Le coroner enquêtera sur le suicide d’un élève-officier au collège de Kingston

OTTAWA — Le coroner de l’Ontario mènera une enquête sur le décès d’un élève-officier qui s’était suicidé alors qu’il fréquentait le Collège militaire royal de Kingston, l’an dernier.

Absar Chaudhry, âgé de 21 ans, a été retrouvé mort le 30 novembre dernier dans son dortoir de l’établissement universitaire des Forces armées. Son décès a été attribué à un suicide. 

Selon des documents déposés au tribunal en avril par les avocats de la famille, l’élève-officier de troisième année au collège militaire excellait dans ses études, jusqu’à ce qu’il abandonne ses cours plus de deux semaines avant sa mort. Il avait également demandé un congé sans solde, ce qui a surpris ses parents.

Leur avocat, le colonel à la retraite Michel Drapeau, avait demandé plus tôt cette année au coroner d’examiner l’affaire. La famille estimait que les Forces armées canadiennes n’avaient pas répondu à toutes ses questions sur ce qui avait poussé le jeune homme à s’enlever la vie au collège. 

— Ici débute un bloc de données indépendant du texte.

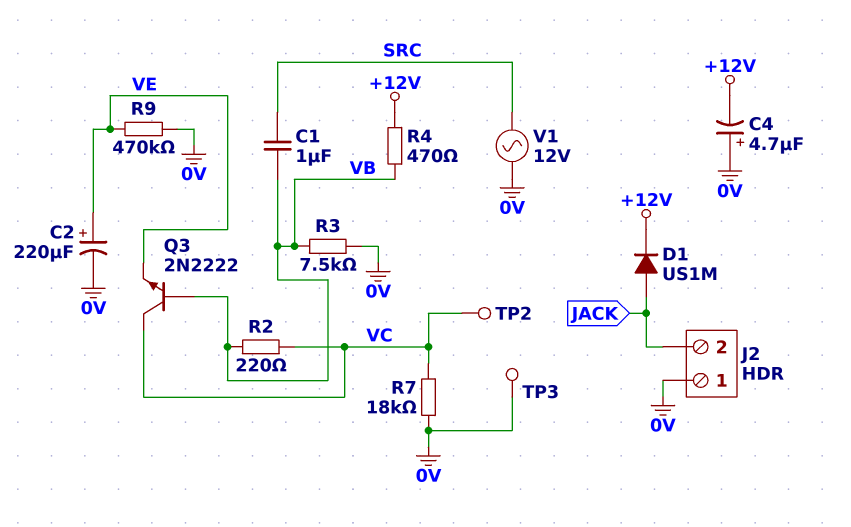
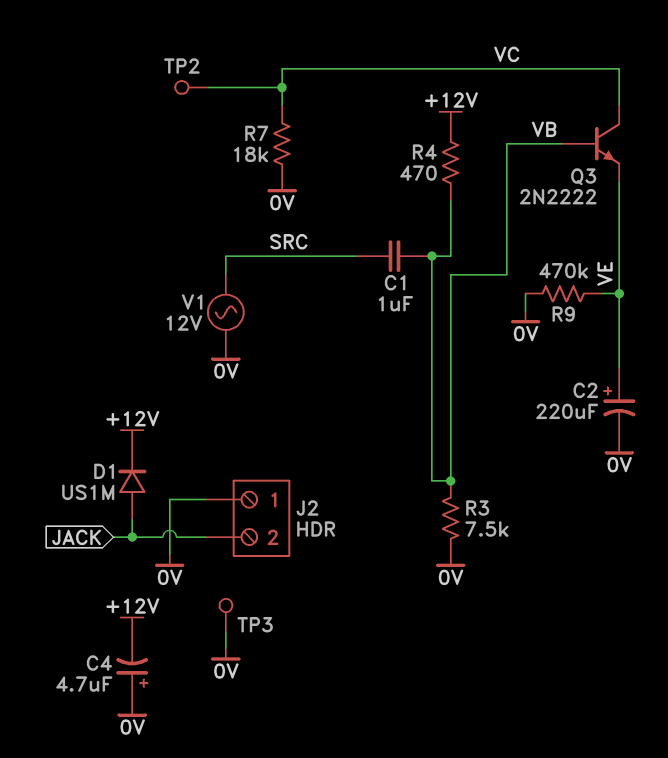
R2: 220 (VB, VC) -> none

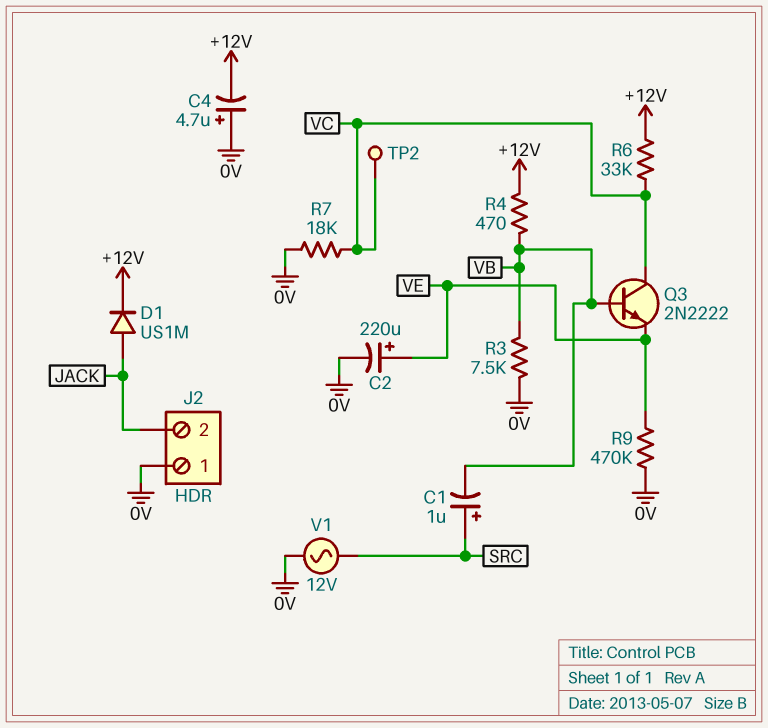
C1: 1uF (SRC, VB) -> 1uF (plus SRC, minus VB)
R6: none -> 33k (+12V, VC)
TP3: test point (0V) -> none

Me Drapeau a salué la décision du bureau du coroner, qualifiée de rare et de bienvenue. «Grâce aux témoignages et aux preuves qui pourront être présentées par les militaires et par les membres de la famille, ils espèrent qu’ils pourront arriver à mieux comprendre pourquoi ce décès s’est produit», a-t-il déclaré lundi dans une entrevue.

Dans une déclaration écrite, un porte-parole du ministère de la Défense nationale a affirmé que, tout comme les Forces armées canadiennes, Ottawa accueille favorablement «tout examen supplémentaire qui aiderait à déterminer les causes du décès de l’élève-officier Absar Chaudhry».

Le ministère a également déclaré qu’une commission d’enquête interne sur la mort de M. Chaudhry commencera à interroger des témoins dans les semaines à venir, et que la famille pourra participer à ces travaux.

Ce processus n’est toutefois pas transparent et l’armée n’accorde pas à la famille le statut d’intervenant. Les membres de la famille ne pourront pas, par exemple, entendre certains témoignages et s’ils étaient appelés à témoigner, ils ne seraient pas autorisés à être accompagnés d’un avocat. «Cela sert les intérêts des Forces armées canadiennes, pas du public», a estimé Me Drapeau.

Par contre, l’enquête du coroner sera ouverte et impartiale, et donnera l’occasion à d’autres élèves-officiers de parler de leurs expériences au collège, a souligné le colonel à la retraite. «La famille veut s’assurer qu’aucune autre personne ne traverse la même terrible épreuve.»

Environnement «toxique» 

La commission d’enquête de l’armée n’a pas pour mandat d’explorer le rôle que la culture au Collège militaire royal a pu jouer dans la mort de l’élève Chaudhry.

Dans des documents judiciaires déposés en avril, la famille soutenait d’ailleurs que l’armée n’avait pas donné suite à une série de rapports accablants sur le collège de Kingston ces dernières années.

Le plus récent, rédigé par l’ancienne juge de la Cour suprême Louise Arbour, concluait notamment, en mai 2022, que la culture au collège militaire était la principale source d’abus de pouvoir et qualifiait cet environnement universitaire de «toxique».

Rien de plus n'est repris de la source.